What more of excuse do we need to enjoy a curry? It is National Curry Week so we have to make a curry or two, it would be rude not to!
I will admit to usually making either chicken or beef curries. I tend to use what ever is leftover from a Sunday dinner and make our favourite leftover curry. So when I was asked if I would like to make a curry using Welsh Lamb I could not wait to try it out. We all love lamb but simply do not have it enough.

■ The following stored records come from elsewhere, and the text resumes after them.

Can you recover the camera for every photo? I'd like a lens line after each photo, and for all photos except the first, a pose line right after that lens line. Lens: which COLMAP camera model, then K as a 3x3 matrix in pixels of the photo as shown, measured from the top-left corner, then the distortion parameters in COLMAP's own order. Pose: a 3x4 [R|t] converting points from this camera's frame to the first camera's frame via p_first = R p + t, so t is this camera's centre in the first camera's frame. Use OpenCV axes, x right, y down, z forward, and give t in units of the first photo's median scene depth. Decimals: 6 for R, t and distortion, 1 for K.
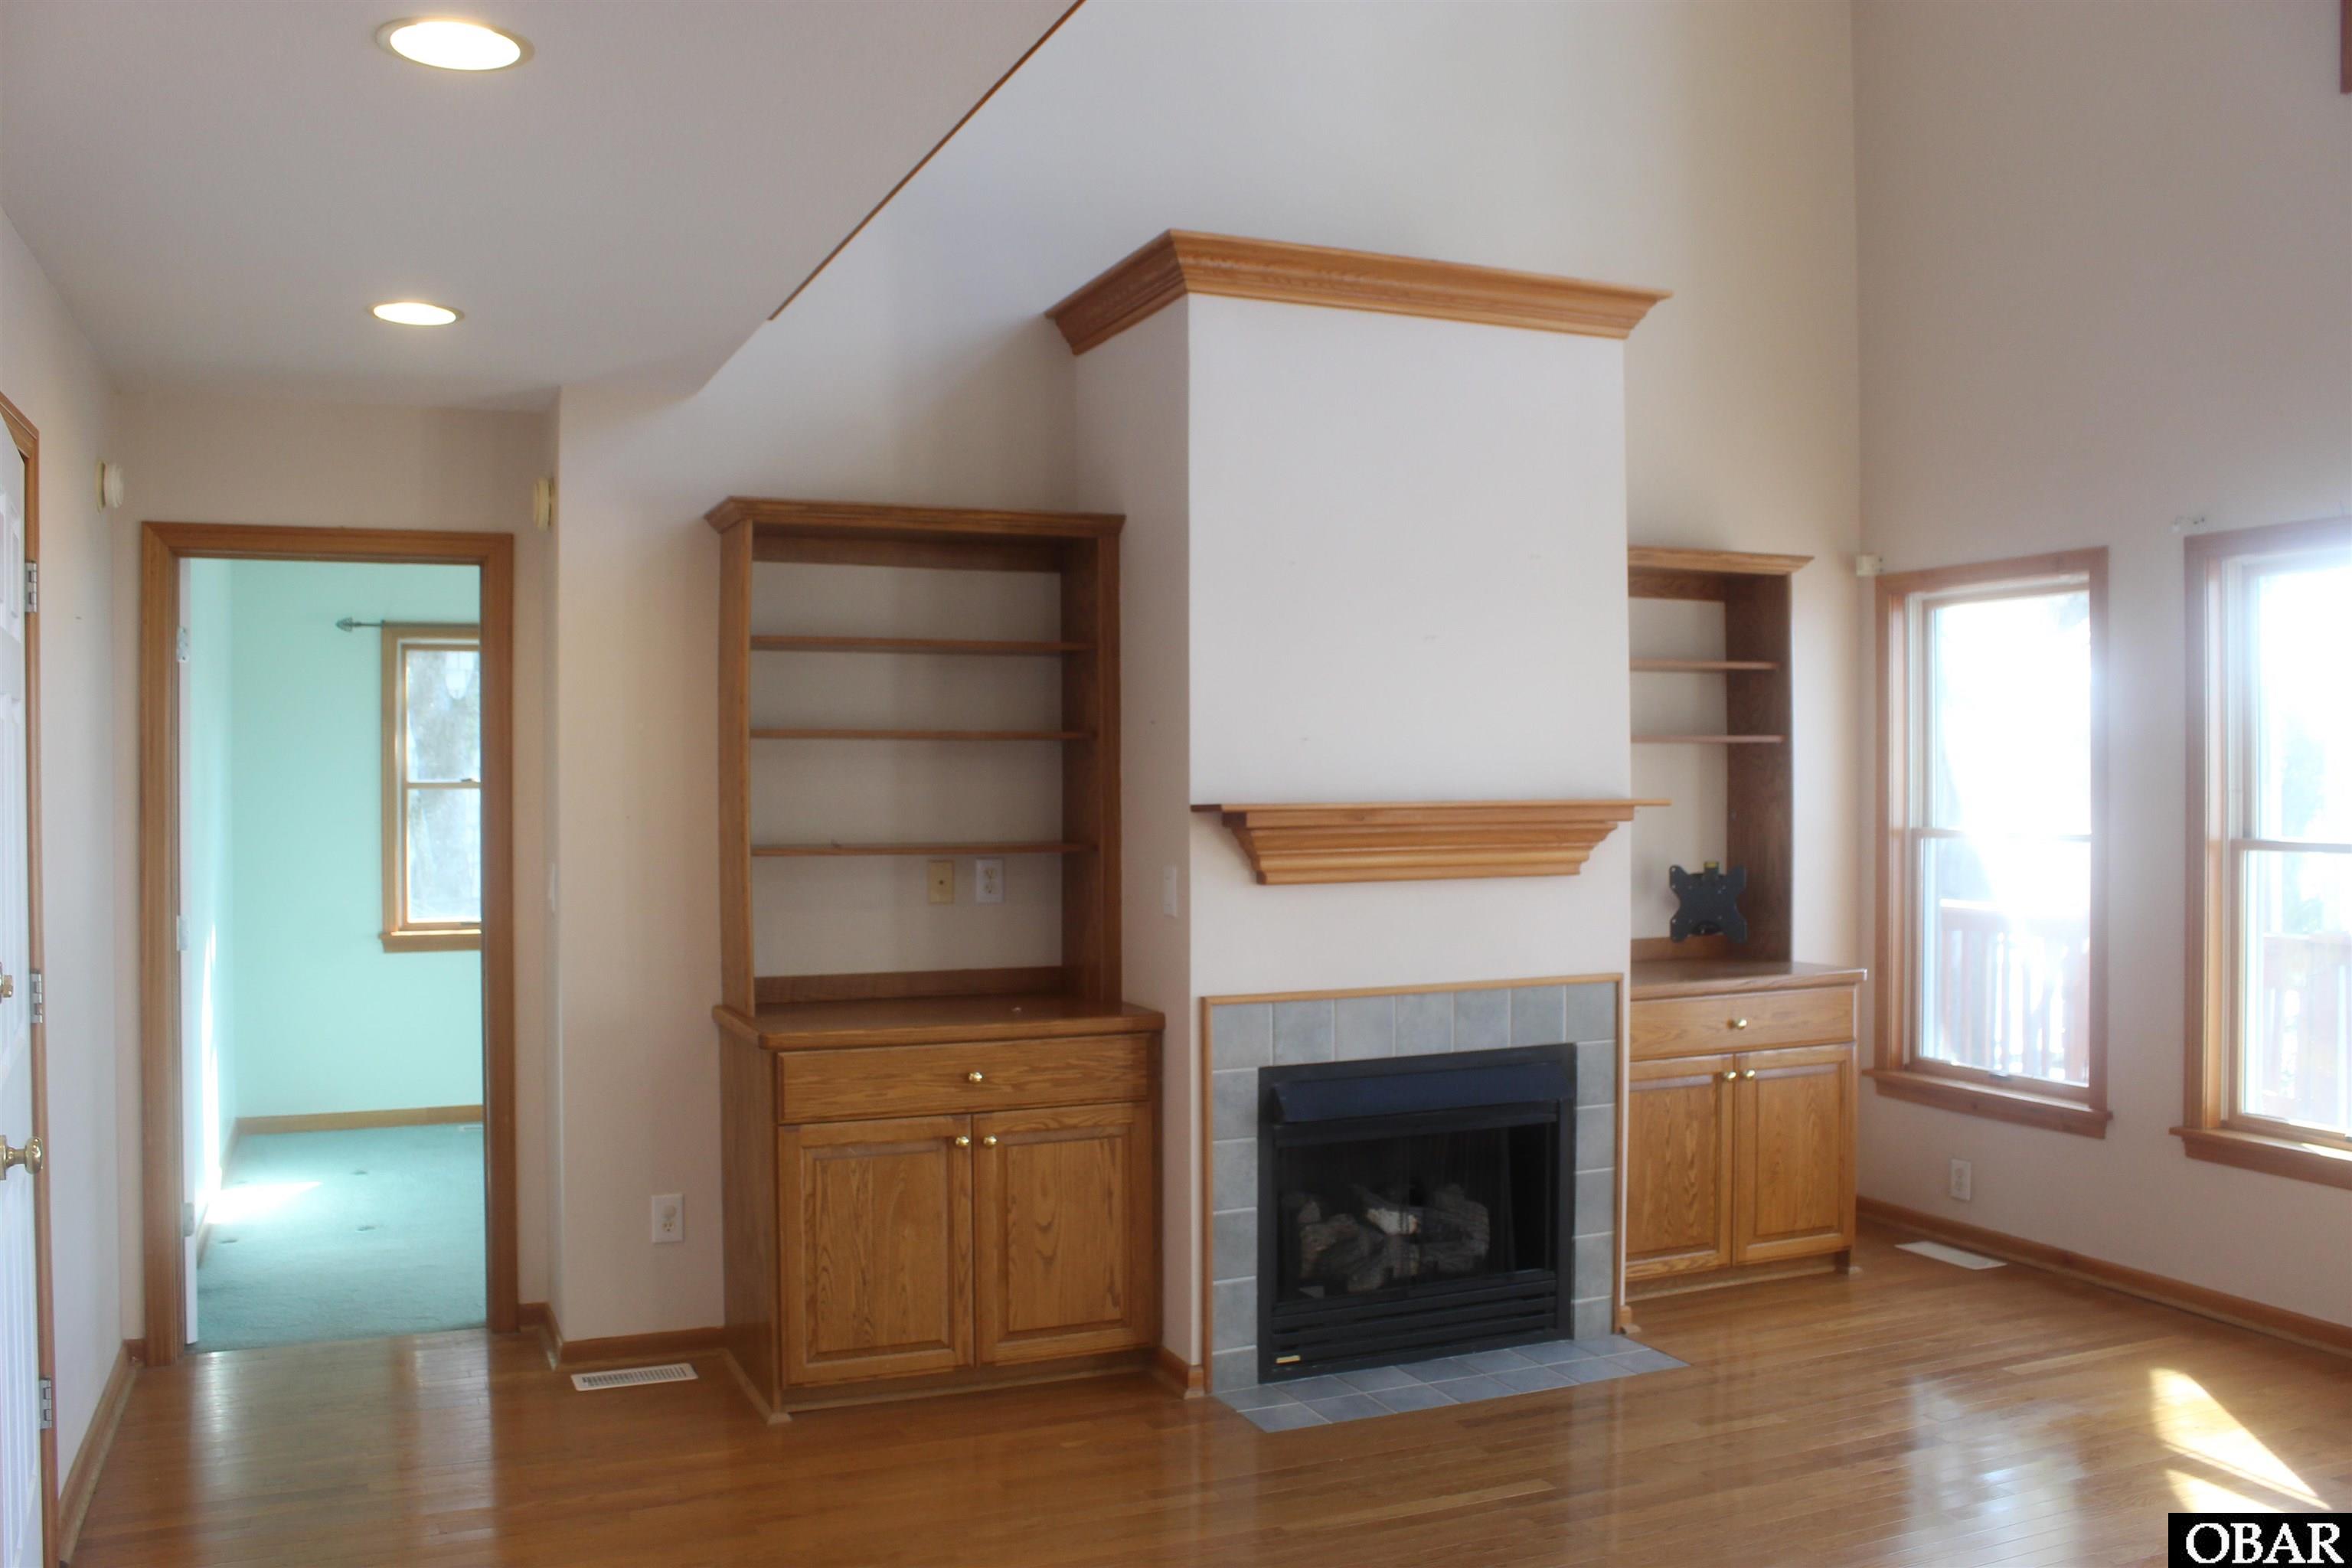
lens RADIAL K [[1971.2, 0, 1176.0], [0, 1971.2, 784.0], [0, 0, 1]] dist [-0.130773, 0.075371]
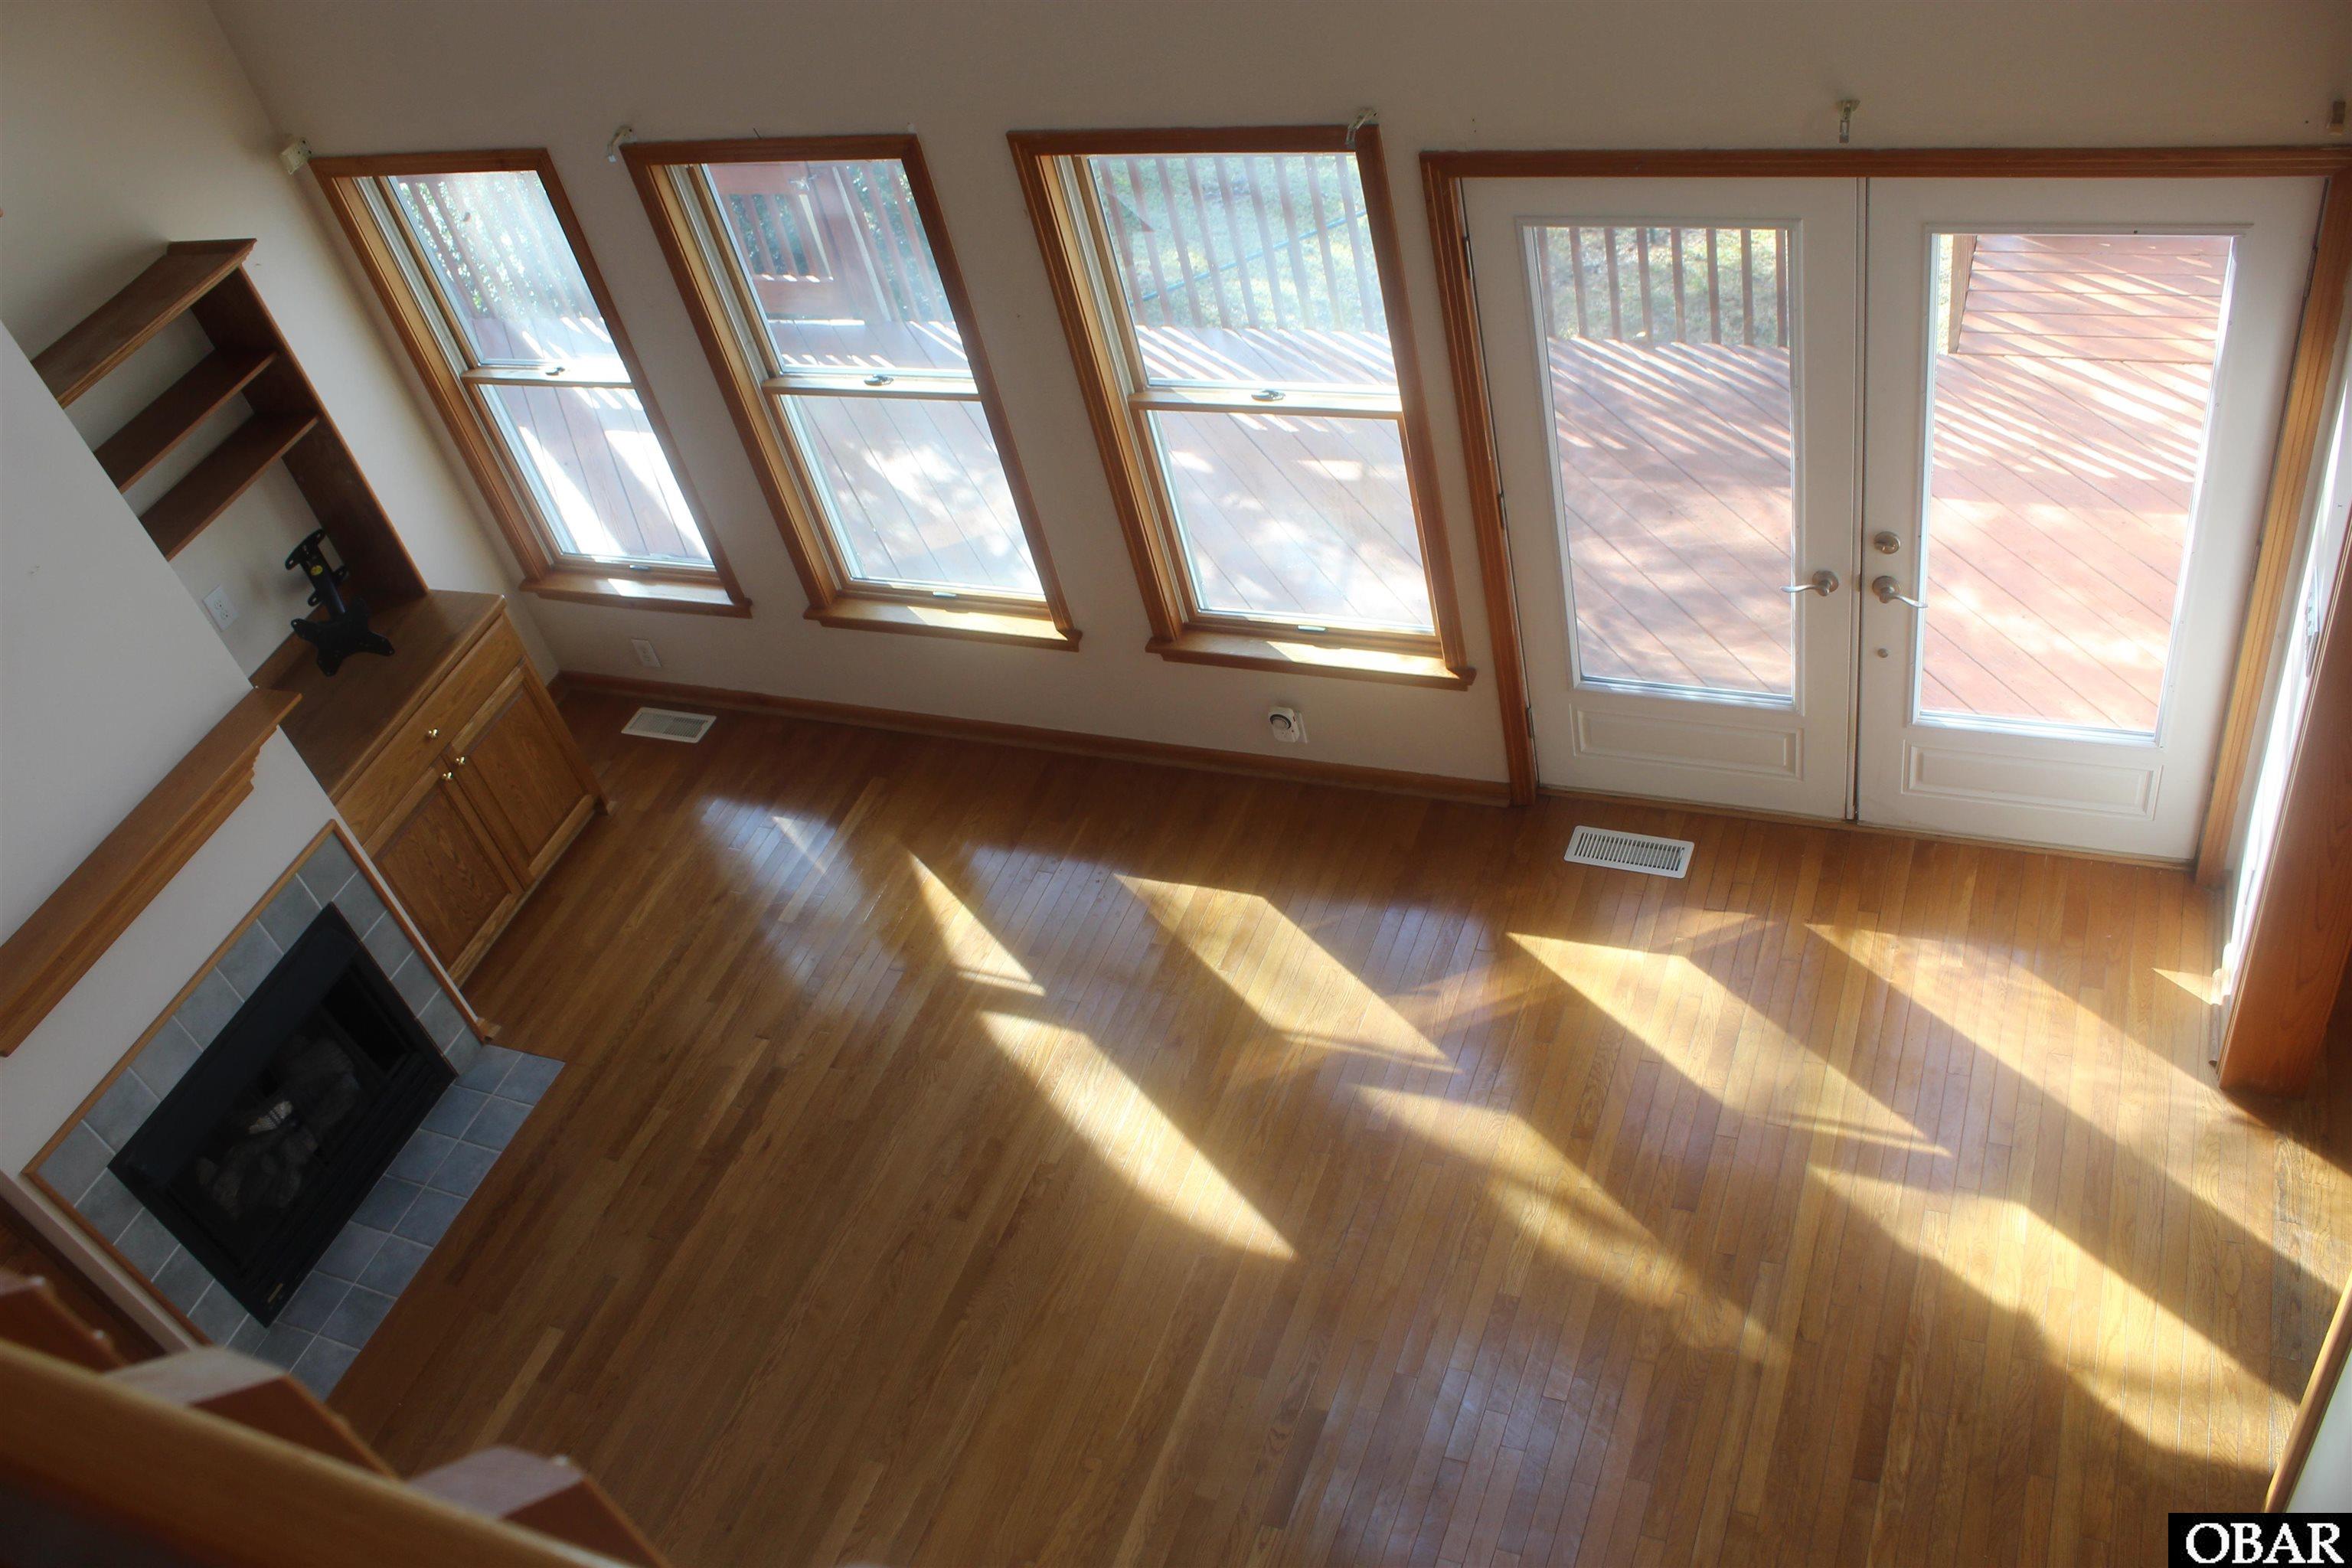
lens RADIAL K [[1971.2, 0, 1176.0], [0, 1971.2, 784.0], [0, 0, 1]] dist [-0.130773, 0.075371]
pose [[0.699250, -0.585700, 0.409884, 0.129508], [0.211843, 0.717379, 0.663695, -0.492079], [-0.682768, -0.377257, 0.625703, 0.055869]]
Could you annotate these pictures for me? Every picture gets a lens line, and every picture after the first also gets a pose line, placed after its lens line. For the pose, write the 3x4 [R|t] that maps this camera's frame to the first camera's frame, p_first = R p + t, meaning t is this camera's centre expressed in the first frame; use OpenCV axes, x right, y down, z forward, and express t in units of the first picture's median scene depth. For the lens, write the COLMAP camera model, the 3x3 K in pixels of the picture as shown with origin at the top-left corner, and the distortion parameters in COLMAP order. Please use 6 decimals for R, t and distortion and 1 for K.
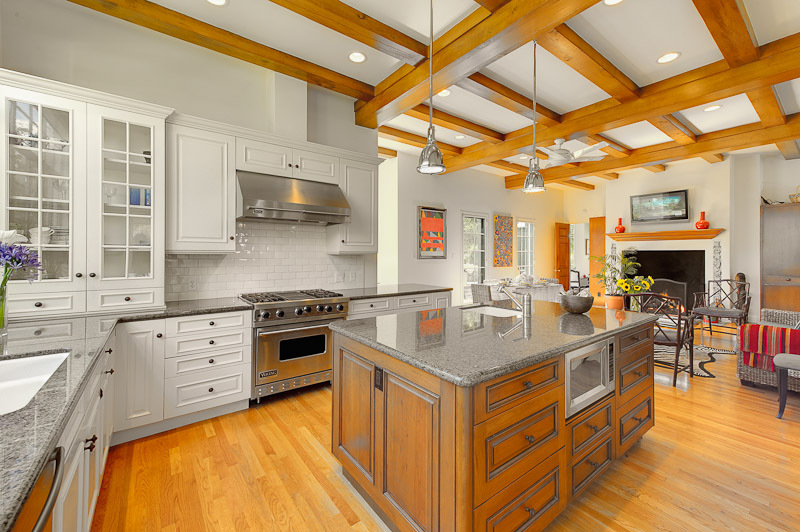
lens RADIAL K [[327.1, 0, 394.6], [0, 327.1, 252.2], [0, 0, 1]] dist [0.000920, 0.000001]
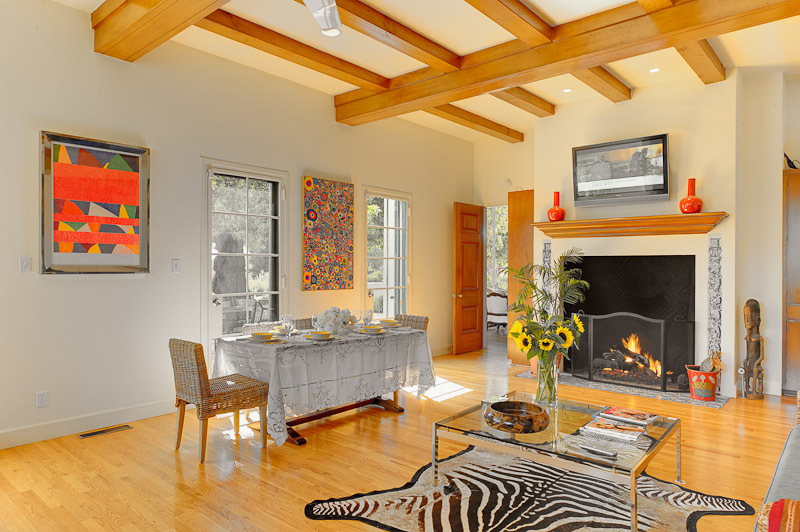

This National Curry Week I decided to make a curry which marinades the lamb to ensure that the all of the flavours are deep in the lamb.
This is what I did...
Welsh Lamb Curry
450g Welsh Lamb, diced
1 1/2 tsp garam masala
1 tsp chopped ginger
1 tsp chopped garlic
1 tsp mild chilli powder
1 tsp ground coriander
1 tsp cinnamon
Juice of half a lemon
400g fat free natural yogurt
60mls coconut milk
1 - Place 250g of fat free natural yogurt in a mixing bowl and stir in all of the spices and lemon juice
2 - Place the diced Welsh lamb in a large bowl and mix in the curry yogurt sauce
3 - Cover the bowl and leave in the fridge for at least 4 hours, if possible prepare in the morning a leave to marinade all day
4 - Spray a little oil in a large frying pan and place the pieces of diced Welsh lamb in the pan and gently fry for 10 minutes, turning regularly
5 - Stir in the coconut milk into the remaining curry yogurt and pour into the frying pan, reduce the heat, cover and leave to simmer for 20 minutes
6 - Remove from the heat and stir in the remaining yogurt and serve with rice and naan breads
Disclosure: I was sent some Welsh lamb for the purpose of this post. I was compensated for the ingredients and my time. All words, views and opinions are my own and 100% honest.